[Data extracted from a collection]
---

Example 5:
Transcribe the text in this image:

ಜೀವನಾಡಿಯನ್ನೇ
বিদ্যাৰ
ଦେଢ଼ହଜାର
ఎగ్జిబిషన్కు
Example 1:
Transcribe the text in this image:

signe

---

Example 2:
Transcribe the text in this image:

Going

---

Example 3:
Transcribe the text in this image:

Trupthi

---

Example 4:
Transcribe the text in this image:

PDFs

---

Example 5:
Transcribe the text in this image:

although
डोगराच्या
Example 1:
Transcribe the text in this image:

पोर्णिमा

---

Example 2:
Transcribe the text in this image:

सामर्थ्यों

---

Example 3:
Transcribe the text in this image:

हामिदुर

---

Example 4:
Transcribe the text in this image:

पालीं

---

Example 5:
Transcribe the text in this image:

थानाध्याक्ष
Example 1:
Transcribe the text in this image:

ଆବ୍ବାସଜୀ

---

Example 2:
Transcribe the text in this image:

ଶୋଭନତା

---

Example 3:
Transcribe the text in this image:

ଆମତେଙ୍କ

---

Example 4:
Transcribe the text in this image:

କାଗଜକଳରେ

**What is required**
Each line above needs to be output again, exactly as shown.

**Exercise response**
---

Example 5:
Transcribe the text in this image:

ಜೀವನಾಡಿಯನ್ನೇ
বিদ্যাৰ
ଦେଢ଼ହଜାର
ఎగ్జిబిషన్కు
Example 1:
Transcribe the text in this image:

signe

---

Example 2:
Transcribe the text in this image:

Going

---

Example 3:
Transcribe the text in this image:

Trupthi

---

Example 4:
Transcribe the text in this image:

PDFs

---

Example 5:
Transcribe the text in this image:

although
डोगराच्या
Example 1:
Transcribe the text in this image:

पोर्णिमा

---

Example 2:
Transcribe the text in this image:

सामर्थ्यों

---

Example 3:
Transcribe the text in this image:

हामिदुर

---

Example 4:
Transcribe the text in this image:

पालीं

---

Example 5:
Transcribe the text in this image:

थानाध्याक्ष
Example 1:
Transcribe the text in this image:

ଆବ୍ବାସଜୀ

---

Example 2:
Transcribe the text in this image:

ଶୋଭନତା

---

Example 3:
Transcribe the text in this image:

ଆମତେଙ୍କ

---

Example 4:
Transcribe the text in this image:

କାଗଜକଳରେ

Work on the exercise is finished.